(Data entries)
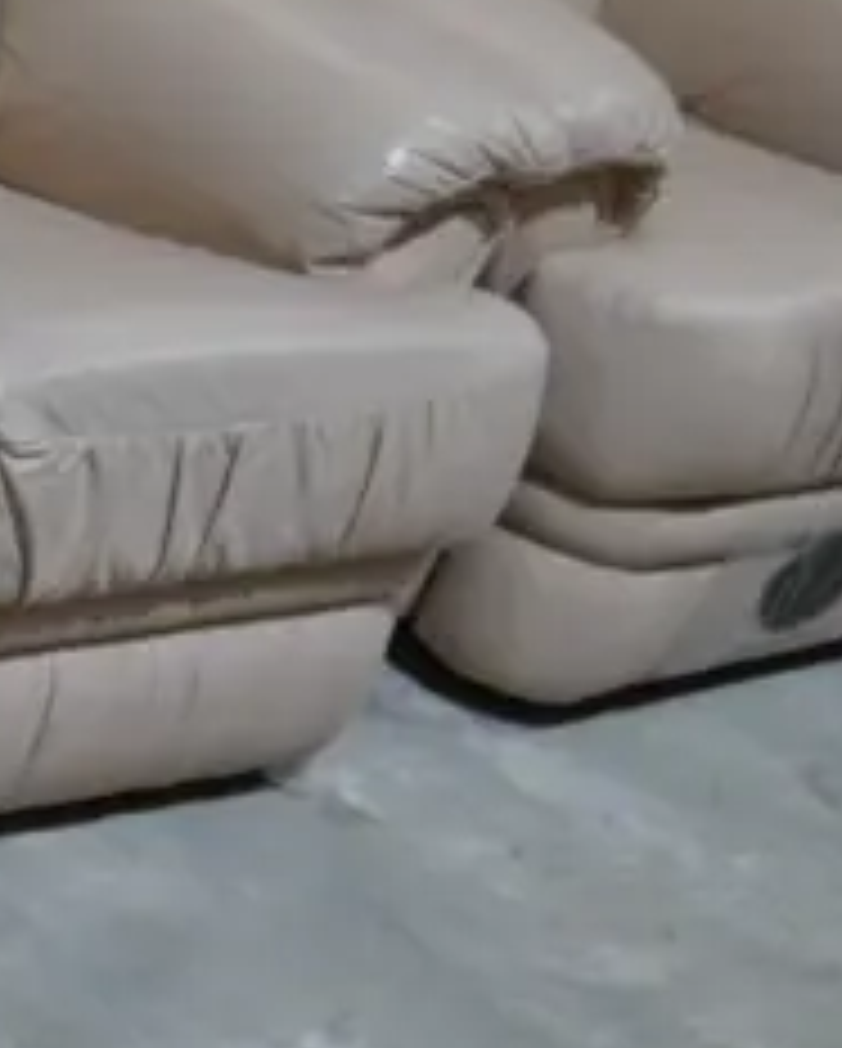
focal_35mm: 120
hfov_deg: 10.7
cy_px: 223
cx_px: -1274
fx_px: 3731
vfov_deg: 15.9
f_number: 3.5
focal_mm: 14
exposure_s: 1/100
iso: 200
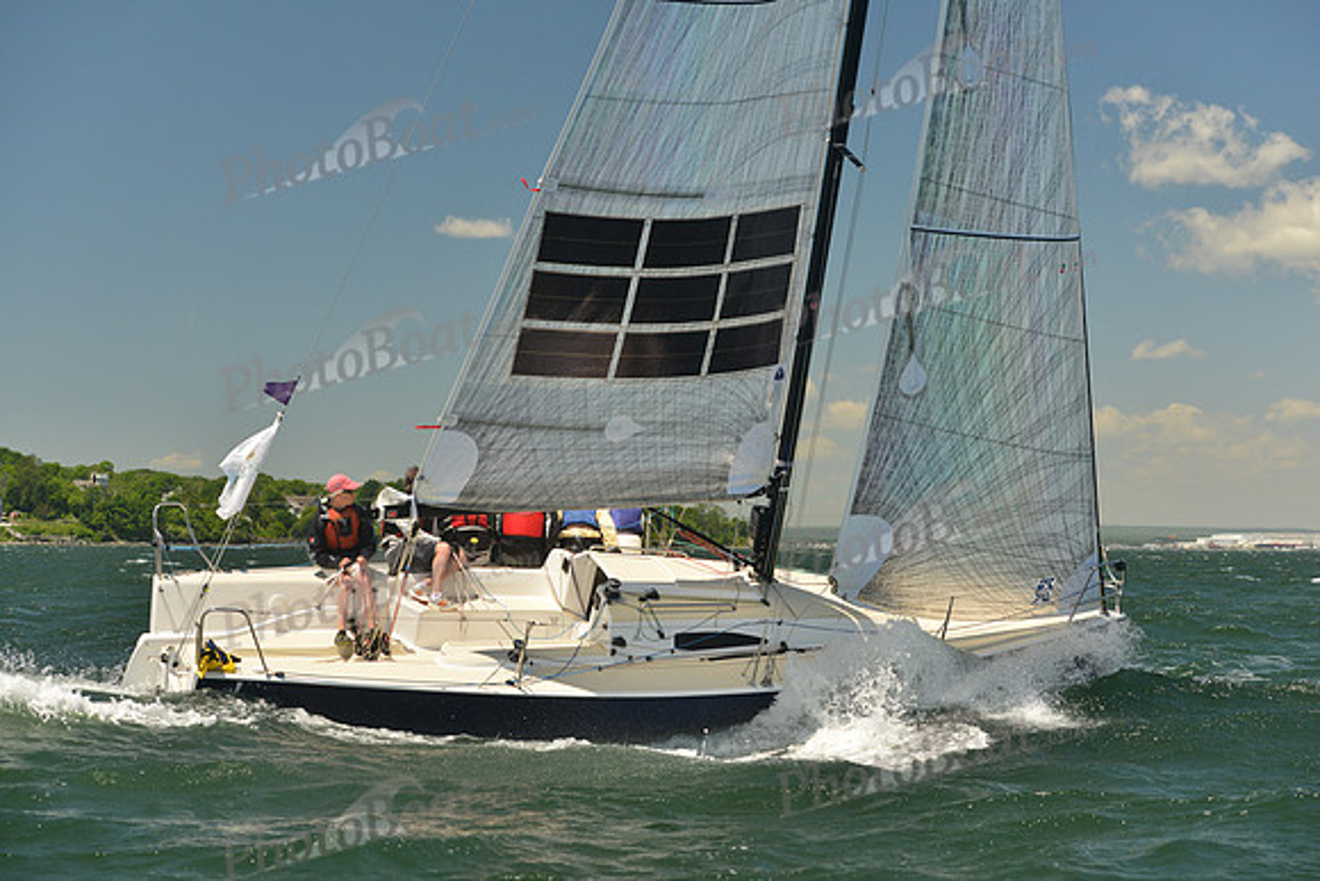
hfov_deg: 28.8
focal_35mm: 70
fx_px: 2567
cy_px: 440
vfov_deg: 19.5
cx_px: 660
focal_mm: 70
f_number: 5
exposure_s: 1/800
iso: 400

ASSIGNMENT: Repeat every line above precisely; pictures do not belong in the copy.

RESPONSE BOX:
focal_35mm: 120
hfov_deg: 10.7
cy_px: 223
cx_px: -1274
fx_px: 3731
vfov_deg: 15.9
f_number: 3.5
focal_mm: 14
exposure_s: 1/100
iso: 200
hfov_deg: 28.8
focal_35mm: 70
fx_px: 2567
cy_px: 440
vfov_deg: 19.5
cx_px: 660
focal_mm: 70
f_number: 5
exposure_s: 1/800
iso: 400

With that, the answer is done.